Greek musician Andreas Panagopoulos, who was sleeping at home on East 116th Street Wednesday when his building was leveled by the blast, was remembered at a funeral service Sunday.
"He was one of a kind," Liseth Perez, Panagopoulos' wife of 12 years, said before the service at the Farenga Funeral Home in Astoria.
"He was the most romantic person, even though he was big and tall. But he was just so romantic.
"He told me every morning how beautiful I looked. He spent one month looking for the best present for me for every birthday."
Perez, who works as an editor at the newspaper El Diario, said she left home at 8:15 a.m. Wednesday while Panagopoulos, a musician who worked from home in advertising, was still asleep.
She first heard about the explosion when people began calling her to ask how she was.
"I just started calling him right away and he never answered the phone," she said.
She held out hope that he was among the 60 or so injured, she said, until she was called to the medical examiner's office to claim his body.
"I was hoping that one of those people who was in the hospital was him," she said. "But obviously it wasn't."
Panagopoulos, 44, was one of eight people killed in the sudden explosion investigators say was likely caused by a gas leak. It left dozens, including his wife, homeless.
As investigators continue to piece together what caused the deadly tragedy, colleagues and friends have come out to support Perez with an online fundraiser, which has so far raised over $26,000.
She said the blast "took everything away from me."
"They took my love," she said. "They took the person that I spent 13 years of my life with."
Panagopoulos' friend Richard Orridge, 70, called him a "force of nature."
"Andreas was like fire, but a warming fire," he said.
"You always felt he was bringing the best of you out... You felt an instant connection. You could not help but feel a connection to him."
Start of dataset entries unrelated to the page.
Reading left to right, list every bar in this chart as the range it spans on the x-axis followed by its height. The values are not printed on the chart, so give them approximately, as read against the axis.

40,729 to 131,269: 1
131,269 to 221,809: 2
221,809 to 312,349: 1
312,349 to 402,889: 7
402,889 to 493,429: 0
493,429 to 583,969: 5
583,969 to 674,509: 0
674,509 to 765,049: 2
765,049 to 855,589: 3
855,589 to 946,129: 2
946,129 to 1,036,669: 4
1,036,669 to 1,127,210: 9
Abi Laoshe, 43, first met Panagopoulos 20 years ago while working in advertising sales.
"He had a huge reputation as 'the big Greek,'" he said, and they became friends. He last saw him on East 116th Street a few weeks before the explosion.
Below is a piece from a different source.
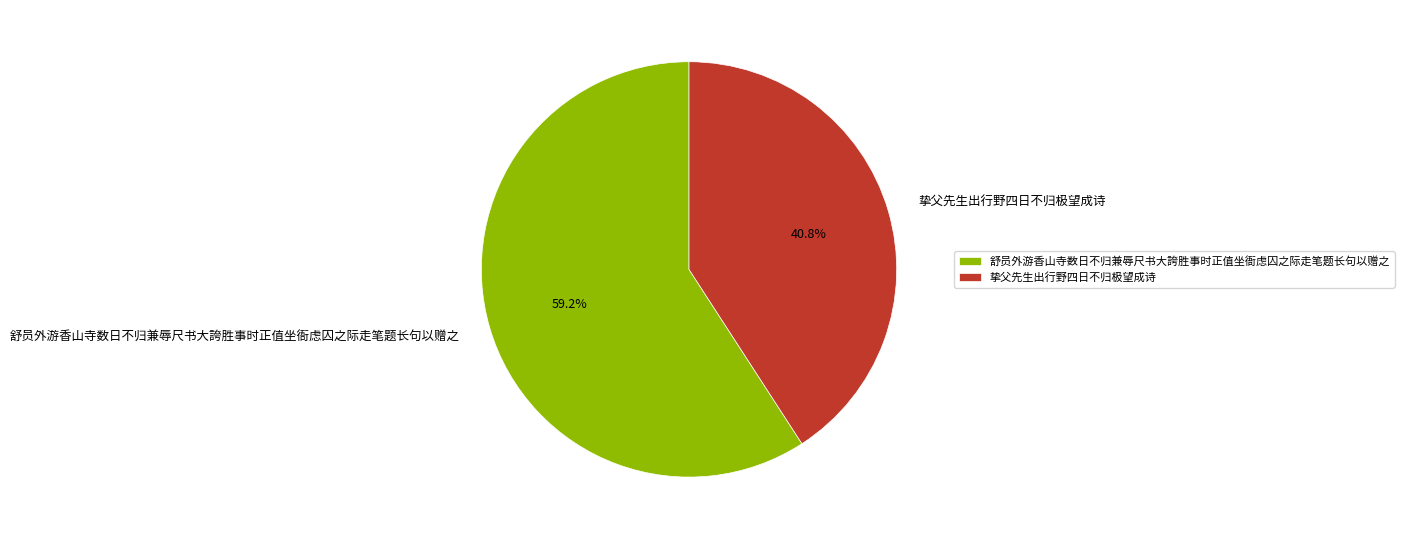

How many segments does this pie chart have?

2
"He allowed you to be you," he said. "He had a great habit of bringing up strays, and he lifted them up."
The service program featured a photo of a smiling Panagopoulos. Underneath were the words "Zoe Se Mas" — Greek for "those who die give us life."
The ceremony closed with a reading of the poem The Return of the Exile, written by the Greek poet Giorgios Seferis, which is about a man returning home to the country after being away for years.
His family plans to bury Panagopoulos in Greece, which he visited every summer with his wife.